Aim of the exercise:
Copy the text of every item below word for word, leaving out the pictures.

Information supplied START

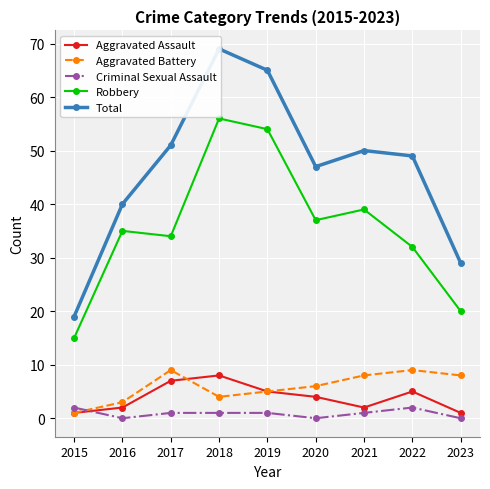

Which series has the largest range (max minus min)?

Total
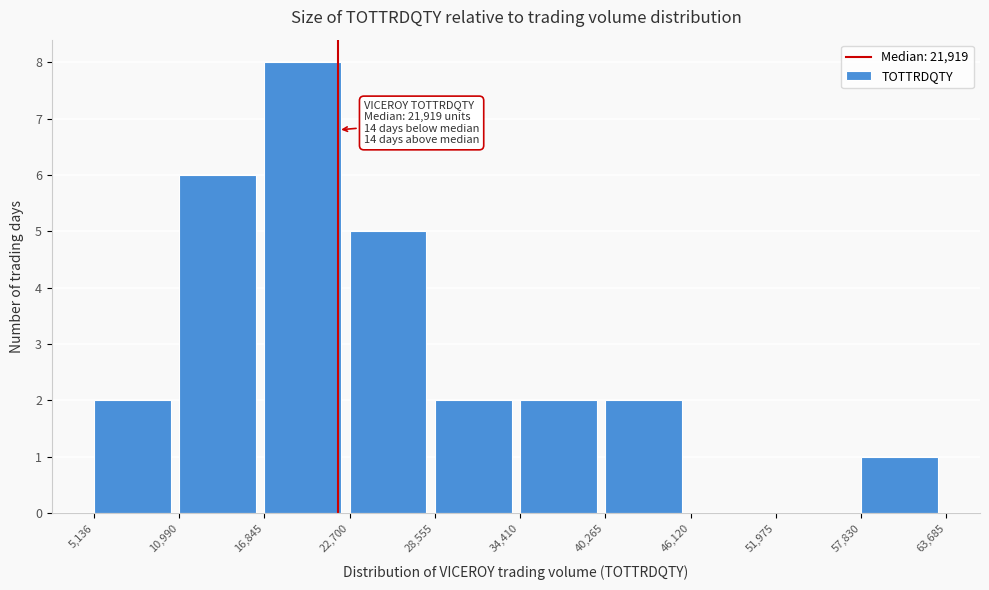

Which range on the x-axis has the tallest bar?

16,845 to 22,700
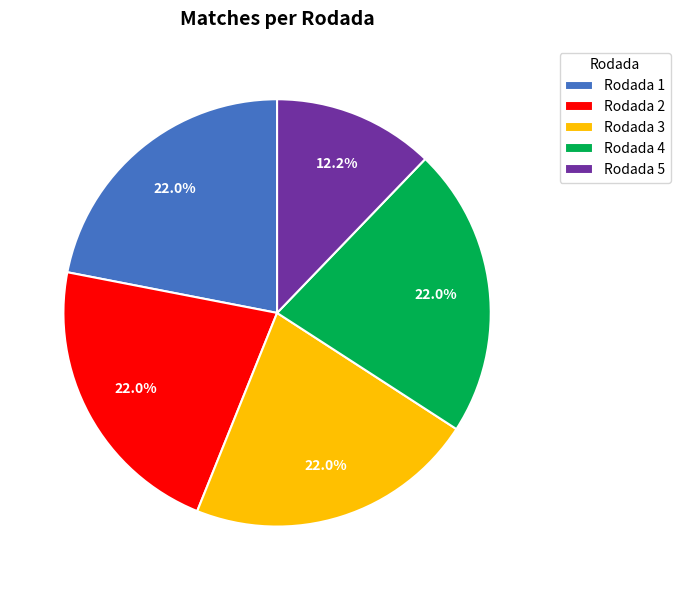

To the nearest percent, what is the difference between the Rodada 3 and Rodada 5 slice percentages?

10%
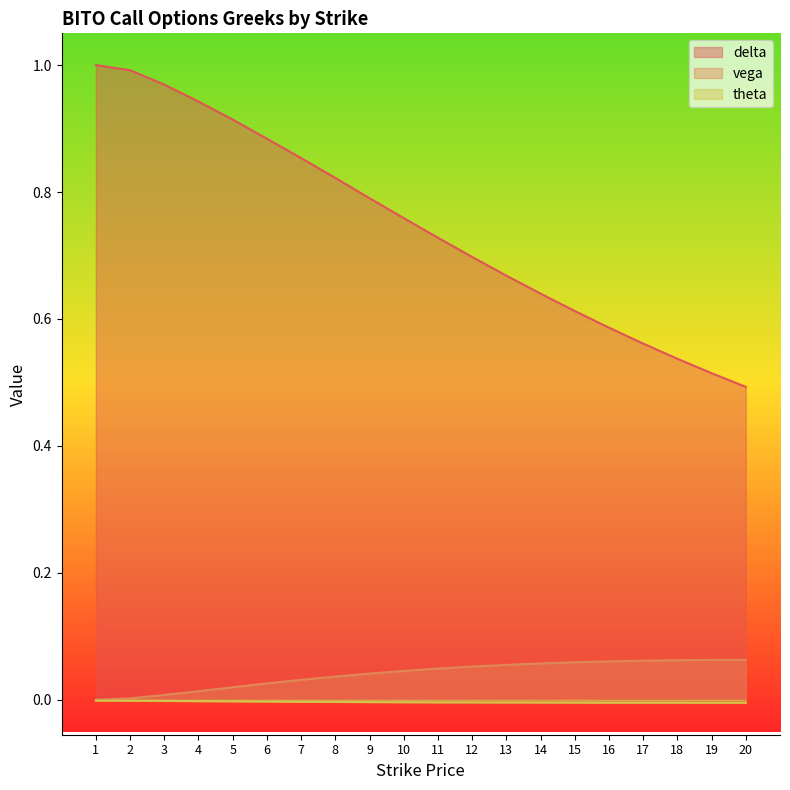

Between 9 and 16, which series saw the biggest shift?

delta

Information supplied END

Answer area:
Which series has the largest range (max minus min)?

Total

Which range on the x-axis has the tallest bar?

16,845 to 22,700

To the nearest percent, what is the difference between the Rodada 3 and Rodada 5 slice percentages?

10%

Between 9 and 16, which series saw the biggest shift?

delta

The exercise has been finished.